It takes faith of a high order and a Christian experience far above the average religion of this day, to count it joy when we are called to pass through tribulation. God’s highest aim in dealing with His people is in developing Christian character. He is after begetting in us those rich virtues which belong to our Lord Jesus Christ. He is seeking to make us like Himself. It is not so much work that He wants in us. It is not greatness. It is the presence in us of patience, meekness, submission to the Divine will, prayerfulness which brings everything to Him. He seeks to beget His own image in us. And trouble in some form tends to do this very thing, for this is the end and aim of trouble. This is its work. This is the task it is called to perform. It is not a chance incident in life, but has a design in view, just as it has an All-wise Designer back of it, who makes trouble His agent to bring forth the largest results.

The writer of the Epistle to the Hebrews gives us a perfect directory of trouble, comprehensive, clear and worth while to be studied. Here is “chastisement,” another word for trouble, coming from a Father’s hand, showing God is in all the sad and afflictive events of life. Here is its nature and its gracious design. It is not punishment in the accurate meaning of that word, but the means God employs to correct and discipline His children in dealing with them on earth. Then we have the fact of the evidence of being His people, namely, the presence of chastisement. The ultimate end is that we “may be partakers of his holiness,” which is but another way of saying that all this disciplinary process is to the end that God may make us like Himself. What an encouragement, too, that, chastisement is no evidence of anger or displeasure on God’s part, but is the strong proof of His love. Let us read the entire directory on this important subject:

“And ye have forgotten the exhortation which speaketh unto you as unto children. My son, despise not thou the chastening of the Lord, nor faint when thou art rebuked of him: For whom the Lord loveth he chasteneth, and scourgeth every son whom he receiveth. If ye endure chastening, God dealeth with you as with sons; for what son is he whom the father chasteneth not? But if ye are without chastisement, whereof all are partakers, then are ye bastards and not sons.

“Furthermore, we have had fathers of our flesh which corrected us, and we gave them reverence: shall we not much rather be in subjection to the Father of spirits and live? For they verily for a few days chastened us after their own pleasure; but he for our profit, that we might be partakers of his holiness. Now no chastening for the present seemeth to be joyous, but grievous; nevertheless, afterward it yieldeth the peaceable fruit of righteousness to them which are exercised thereby.”

Just as prayer is wide in its range, taking in everything, so trouble is infinitely varied in its uses and designs. It takes trouble sometimes to arrest attention, to stop men in the busy rush of life, and to awaken them to a sense of their helplessness and their need and sinfulness. Not till King Manasseh was bound with thorns and carried away into a foreign land and got into deep trouble, was he awakened and brought back to God. It was then he humbled himself and began to call upon God.

The Prodigal Son was independent and self-sufficient when in prosperity, but when money and friends departed, and he began to be in want, then it was he “came to himself,” and decided to return to his father’s house, with prayer and confession on his lips.
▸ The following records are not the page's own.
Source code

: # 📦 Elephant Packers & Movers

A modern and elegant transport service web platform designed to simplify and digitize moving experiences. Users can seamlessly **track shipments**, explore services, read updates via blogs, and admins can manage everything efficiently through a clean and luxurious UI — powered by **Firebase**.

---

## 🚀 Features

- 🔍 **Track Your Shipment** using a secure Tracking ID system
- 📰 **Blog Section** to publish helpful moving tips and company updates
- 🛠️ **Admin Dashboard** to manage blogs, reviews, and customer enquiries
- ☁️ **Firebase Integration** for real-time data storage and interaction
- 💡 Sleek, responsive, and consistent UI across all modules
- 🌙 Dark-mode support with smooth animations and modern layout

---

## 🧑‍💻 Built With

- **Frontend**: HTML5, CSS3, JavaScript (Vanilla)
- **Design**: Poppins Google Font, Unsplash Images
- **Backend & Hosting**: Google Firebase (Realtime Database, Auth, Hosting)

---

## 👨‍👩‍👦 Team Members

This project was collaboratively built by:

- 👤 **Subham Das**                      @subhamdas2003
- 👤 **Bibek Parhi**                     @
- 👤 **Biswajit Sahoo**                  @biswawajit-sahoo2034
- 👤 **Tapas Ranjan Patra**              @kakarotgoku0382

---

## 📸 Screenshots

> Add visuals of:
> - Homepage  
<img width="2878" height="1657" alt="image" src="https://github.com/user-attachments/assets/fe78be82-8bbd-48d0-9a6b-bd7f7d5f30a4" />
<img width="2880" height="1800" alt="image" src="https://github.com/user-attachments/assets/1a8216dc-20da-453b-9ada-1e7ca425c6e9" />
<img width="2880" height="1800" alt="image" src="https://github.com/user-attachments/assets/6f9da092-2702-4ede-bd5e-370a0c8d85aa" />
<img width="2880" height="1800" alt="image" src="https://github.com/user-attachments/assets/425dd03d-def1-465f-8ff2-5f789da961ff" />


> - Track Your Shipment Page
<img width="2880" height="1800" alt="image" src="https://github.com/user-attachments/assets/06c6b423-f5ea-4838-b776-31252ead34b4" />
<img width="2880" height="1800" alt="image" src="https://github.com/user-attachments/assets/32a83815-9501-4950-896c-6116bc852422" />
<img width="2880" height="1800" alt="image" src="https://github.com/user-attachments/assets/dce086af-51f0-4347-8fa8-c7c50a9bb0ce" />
Many a man who has forgotten God has been arrested, caused to consider his ways, and brought to remember God and pray by trouble. Blessed is trouble when it accomplishes this in men!

It is for this among other reasons that Job says:

“Behold, happy is the man whom God correcteth. Therefore, despise not thou the chastening of the Almighty. For he maketh sore, and bindeth up; he woundeth, and his hands maketh whole. He shall deliver thee in six troubles; yea, in seven there shall no evil touch thee.”

One thing more might be named. Trouble makes earth undesirable and causes heaven to loom up large in the horizon of hope. There is a world where trouble never comes. But the path of tribulation leads to that world. Those who are there went there through tribulation. What a world set before our longing eyes which appeals to our hopes, as sorrows like a cyclone sweep over us! Hear John, as he talks about it and those who are there:

“What are these which are arrayed in white robes? and whence came they?… And he said to me, These are they which came out of great tribulation, and have washed their robes and made them white in the blood of the Lamb…. And God shall wipe away all tears from their eyes.”